Kylian Mbappé no se resigna a ver a Didier Deschamps en otro banquillo. Mucho menos frente a él.

El seleccionador francés, que se encamina hacia el final de su ciclo con la selección, mantiene el misterio sobre su futuro. No descarta nada: ni volver al día a día de un club ni asumir el mando de otra selección. Lo ha repetido una y otra vez. Puertas abiertas. Todas.

Mbappé, en cambio, quiere cerrarle al menos una.

“Estoy metiéndole presión”, reconoció el capitán de Francia en declaraciones a M6. No lo esconde. Dentro del vestuario ha hecho de la continuidad —o, al menos, del destino— de Deschamps un asunto personal. Quiere influir en la decisión. Quiere condicionar el próximo paso de su mentor.

Para el delantero, el mejor homenaje es simple y brutalmente competitivo: ganar. “La mejor manera de rendirle tributo es ganar porque le encanta ganar. Vamos a asegurarnos de que tenga el mejor de los Mundiales recientes. Ojalá sea el último, porque espero que no entrene a otra selección”, lanzó Mbappé, directo, sin rodeos.

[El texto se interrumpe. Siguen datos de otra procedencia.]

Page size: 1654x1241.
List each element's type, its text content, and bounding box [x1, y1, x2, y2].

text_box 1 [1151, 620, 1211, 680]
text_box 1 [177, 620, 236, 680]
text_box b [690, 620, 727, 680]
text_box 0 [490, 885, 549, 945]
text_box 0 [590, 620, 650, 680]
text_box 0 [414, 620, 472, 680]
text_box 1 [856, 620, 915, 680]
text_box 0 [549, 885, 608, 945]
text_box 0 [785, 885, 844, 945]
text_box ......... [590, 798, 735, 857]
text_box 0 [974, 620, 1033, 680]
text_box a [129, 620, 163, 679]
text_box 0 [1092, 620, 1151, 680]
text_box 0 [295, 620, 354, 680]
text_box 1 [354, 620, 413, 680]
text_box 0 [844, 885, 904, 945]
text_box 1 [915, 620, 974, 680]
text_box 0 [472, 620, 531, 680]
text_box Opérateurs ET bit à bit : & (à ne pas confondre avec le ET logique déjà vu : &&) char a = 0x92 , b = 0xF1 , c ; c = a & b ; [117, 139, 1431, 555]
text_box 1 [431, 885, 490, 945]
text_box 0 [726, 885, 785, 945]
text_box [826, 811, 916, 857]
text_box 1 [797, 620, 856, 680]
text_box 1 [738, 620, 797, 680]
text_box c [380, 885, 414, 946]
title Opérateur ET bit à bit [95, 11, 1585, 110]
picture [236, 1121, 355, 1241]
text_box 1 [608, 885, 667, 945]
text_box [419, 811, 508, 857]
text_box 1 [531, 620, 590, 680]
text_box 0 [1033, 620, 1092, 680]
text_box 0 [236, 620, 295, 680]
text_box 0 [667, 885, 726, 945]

Ahí quedó clara su obsesión: que el último gran torneo de Deschamps sea con Francia… y sólo con Francia.

Italia, el escenario que Mbappé quiere evitar

El nombre de Deschamps aparece desde hace tiempo ligado a Italia. No es casualidad. Su pasado en la Juventus, primero como jugador y luego como entrenador, dejó una huella profunda. Su perfil encaja con lo que busca la Azzurra: reconstrucción tras años convulsos, ausencias dolorosas en Mundiales y necesidad urgente de estabilidad y jerarquía.

Para muchos, un matrimonio casi natural. Para Mbappé, una pesadilla deportiva.

Cuando le preguntaron por los rumores que vinculan a Deschamps con el banquillo italiano, el capitán de Les Bleus no se mordió la lengua: “Dijeron Italia, eso sería horrible”, sentenció. Una frase corta, pero cargada de mensaje. Ver a su actual seleccionador al frente de una tetracampeona del mundo, rival histórica, es un escenario que rechaza de plano.

Italia ve en Deschamps un arquitecto ideal para una reconstrucción de largo recorrido. Mbappé ve, en cambio, a un padre futbolístico que no quiere encontrar al otro lado del campo en un gran torneo.

Último baile rumbo a 2026

Mientras el ruido sobre el futuro crece, el presente es innegociable: Francia va a por otro título mundial. La herida de la final perdida en 2022 sigue abierta y el vestuario quiere convertir la despedida de Deschamps en una campaña de revancha.

El Mundial de 2026 marcará el capítulo final del seleccionador al frente de Les Bleus. Antes de tomar cualquier decisión sobre su próximo destino, le espera una última travesía al máximo nivel. Un ciclo más. Una oportunidad definitiva para cerrar su era con el mayor botín posible.

El camino arranca contra Senegal, el 16 de junio, en el estreno del Grupo I. Después llegará Iraq, el 22, y el cierre de la fase de grupos frente a Noruega cuatro días más tarde. Un calendario que no admite distracciones, por mucho que el futuro del técnico esté en boca de todos.

Deschamps mantiene el enigma. Mbappé aprieta. El desenlace, como siempre en el fútbol de élite, se escribirá en el césped… y luego, en el despacho donde el seleccionador decida cuál será su próximo banquillo.